Researchers from the Hastings Center argue consumerism in healthcare is undermining patient-centered care by placing undue burdens on patients to reduce costs.
The customer is always right in in most industries. But industry experts from the Hastings Center are saying the maxim does not and should not apply to providers despite the consumerism in healthcare trend.
In fact, regarding patients as consumers could undermine industry efforts to advance patient-centered care, wrote Michael K. Gusmano, Hastings Center Research Scholar and Associate Professor at Rutgers University, Karen J. Maschke, Hastings Center Research Scholar, and Mildred Z. Solomon, Hastings Center President in a recent Health Affairs article.
“Pursuing the sensible goal of creating a patient-centered health system will be undermined if consumer metaphors prevail,” they wrote. “Patient-centered approaches aim to ensure clinical care that can meet patients’ preferences and needs. That is different from a consumer orientation calling on patients to be prudent purchasers of medical care services. The former approach empowers patients. The latter expects patients to solve society’s cost-containment challenges.”

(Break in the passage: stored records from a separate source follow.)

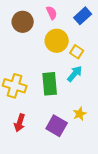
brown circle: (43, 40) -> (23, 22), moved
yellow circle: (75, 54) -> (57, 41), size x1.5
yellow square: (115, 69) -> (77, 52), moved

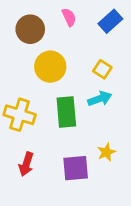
yellow circle: (57, 41) -> (50, 67), moved
cyan arrow: (75, 74) -> (100, 99), turned 30
purple square: (57, 126) -> (76, 168), turned -35

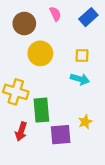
yellow square: (102, 69) -> (82, 56), turned -32
cyan arrow: (100, 99) -> (80, 79), turned 36
green rectangle: (66, 112) -> (41, 110), moved

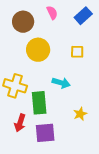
cyan arrow: (80, 79) -> (61, 83), moved
purple square: (61, 135) -> (45, 133), moved

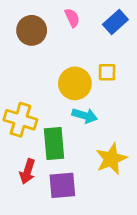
yellow circle: (38, 50) -> (75, 83), moved
yellow star: (80, 114) -> (111, 159), size x1.6

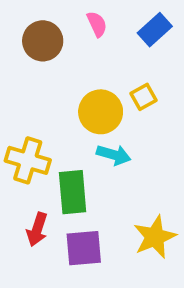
yellow square: (107, 72) -> (144, 97), turned -30
yellow star: (111, 159) -> (155, 237), moved

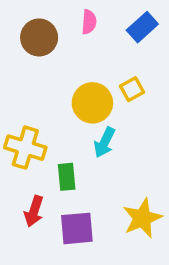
pink semicircle: (97, 24) -> (89, 22), turned 30
cyan arrow: (114, 155) -> (104, 142), turned 100
green rectangle: (73, 192) -> (67, 177), size x0.7

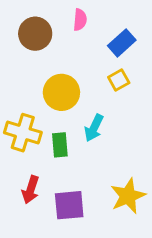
blue rectangle: (142, 27) -> (122, 43), moved
yellow circle: (92, 103) -> (61, 92), moved
green rectangle: (67, 177) -> (60, 145), moved

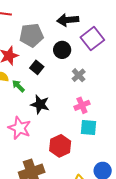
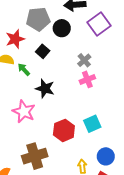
black circle: (62, 50) -> (62, 28), moved
pink cross: (82, 105) -> (87, 79), moved
cyan square: (89, 127) -> (92, 124), moved, turned -30

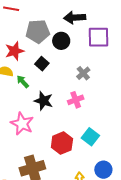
purple square: (99, 24) -> (99, 37), turned 35
pink cross: (87, 79) -> (76, 100), moved
cyan square: (92, 124) -> (90, 137), turned -30

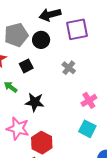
black square: (42, 64) -> (26, 66), turned 32
pink cross: (76, 100) -> (89, 100), moved
red hexagon: (62, 143) -> (42, 143), moved

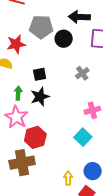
black square: (26, 66) -> (40, 74), moved
green arrow: (11, 87) -> (18, 93), moved, turned 40
black star: (35, 102) -> (40, 97), turned 30

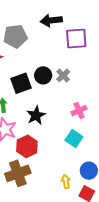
black circle: (64, 39) -> (43, 75), moved
black square: (40, 74) -> (21, 83), size x1.5
black star: (40, 97) -> (36, 115), moved

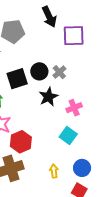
black arrow: (51, 20) -> (49, 17), turned -110
black star: (36, 115) -> (48, 97), moved
yellow arrow: (66, 181) -> (54, 171), moved

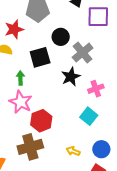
black circle: (39, 71) -> (61, 37), moved
gray cross: (59, 72) -> (83, 53), size x1.5
yellow arrow: (54, 171) -> (73, 151), turned -64

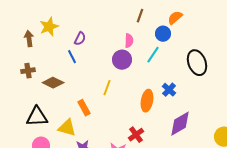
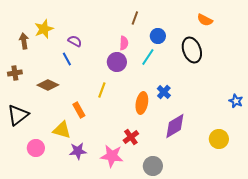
orange semicircle: (175, 18) -> (205, 20), moved, turned -112
purple semicircle: (80, 39) -> (75, 41), turned -88
black ellipse: (197, 63) -> (192, 50), moved
brown cross: (28, 71) -> (15, 73), moved
black triangle: (37, 117) -> (18, 115), moved, turned -35

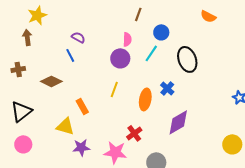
yellow star: (44, 29) -> (37, 15), moved
black ellipse: (192, 50) -> (187, 59), moved
yellow line: (102, 90) -> (114, 89), moved
yellow circle: (219, 139) -> (232, 144), moved
pink circle: (36, 148) -> (23, 144), moved

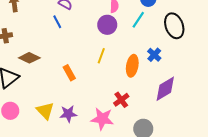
brown diamond: (51, 81) -> (29, 58), moved
yellow triangle: (65, 126) -> (45, 111), moved, turned 30

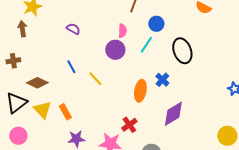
blue line: (57, 22) -> (71, 67), moved
yellow line: (101, 56) -> (95, 79), moved, turned -63
orange rectangle: (69, 73) -> (65, 112), moved
yellow triangle: (45, 111) -> (42, 110), moved

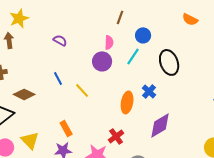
yellow triangle: (42, 110) -> (30, 140), moved
orange rectangle: (65, 112) -> (66, 128), moved

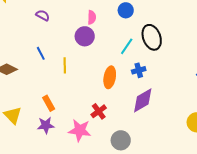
cyan line: (133, 56) -> (127, 46), moved
yellow line: (82, 90) -> (65, 65), turned 42
blue cross: (149, 91) -> (139, 70), moved, turned 32

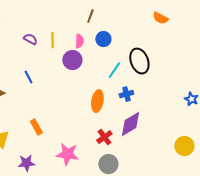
blue circle: (126, 10) -> (103, 39), moved
yellow line: (65, 65) -> (52, 40), moved
red cross: (99, 111) -> (104, 137), moved
purple star: (46, 125) -> (26, 163), moved

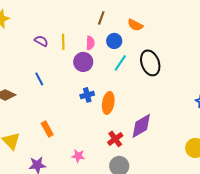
orange semicircle: (160, 18) -> (135, 25), moved
cyan line: (114, 70) -> (120, 63), moved
blue cross: (126, 94) -> (87, 95), moved
pink star: (67, 154) -> (78, 156), size x0.6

As Gusmano et al. observed, consumerism in healthcare aims to lower costs and improve quality by empowering patients to shop around for medical services and items. The concept supports more market-based approaches to healthcare, such as health insurance exchanges and high deductible health plans.
The goals of consumerism in healthcare differ from those of patient-centered care. However, supporters of the concept have started to adopt the language of patient-centered care, Gusmano et al. pointed out.
For example, supporters of a health savings account initiative in Indiana used “patient-centered care” and “consumer-oriented care” interchangeably in a 2017 Forbes article. The interest group Americans for Prosperity also recently referred to former House Speaker Paul Ryan (R-WI)’s proposal to bolster consumer-oriented healthcare options as “patient-centered.”
Gusmano et al. described the merging of patient-centered care and consumerism in healthcare as “conceptually confused and potentially harmful.”
Referring to patients as consumers is inappropriate because healthcare is not a market, the authors elaborated. Unlike consumers in commercial markets, patients oftentimes lack the information, time, and emotional stamina to shop for the highest value healthcare based on cost and quality.
As a result, consumerism in healthcare will not effectively reduce costs, the authors added.
Healthcare spending is slated to account for over 19 percent of GDP in less than a decade. But stakeholders expect consumerism in healthcare to slow the accerlated growth of national health expenditures. Patients with higher out-of-pocket costs will limit healthcare utilization and reduce the overuse and costs of healthcare, they argue.
But overuse is not the problem behind excessive costs, Gusmano et al. contended. Decades of fee-for-service have led to higher utilization and costs, and the federal government’s inability to negotiate the prices of hospital, physician, and other healthcare services exacerbated the problem.
“The US relies on a system of uncoordinated payment by thousands of payers, many of which do not have the bargaining power necessary to drive down prices,” the article stated. “This has resulted in high prices for medical services. Technological improvements in healthcare have driven increases in cost all over the world, but extraordinarily high prices and a refusal by government to regulate them or bargain them lower differentiate the US from other countries.”
Consumerism in healthcare inappropriately puts the burden of reducing healthcare costs on the patient, which counters the idea of patient-centered care, which aims to meet patient needs and preferences.
Furthermore, consumerism in healthcare could reduce physician professionalism, resulting in less patient-centered care.
“Professional organizations resist the attitude that ‘the customer is always right.’ Such disputes can arise, for example, when terminally ill patients or their families insist on cardiopulmonary resuscitation or other treatments that their physicians believe would be harmful or ineffective,” the article stated.
“Hospitals must judge each case to find the right balance between patient and family preference and physician integrity. It seems reasonable to anticipate that as the consumer metaphor grows, physicians’ authority in these kinds of cases could erode to the point where they may become technicians doing what they are asked to do, but doing so against their own consciences.”
Gusmano et al. advised stakeholders to keep patient-centered and consumer-oriented care separate to effectively reduce costs and improve quality. They also recommended that stakeholders broaden their focus on consumerism to ensure the concept is not interchangeable with patient-centered care.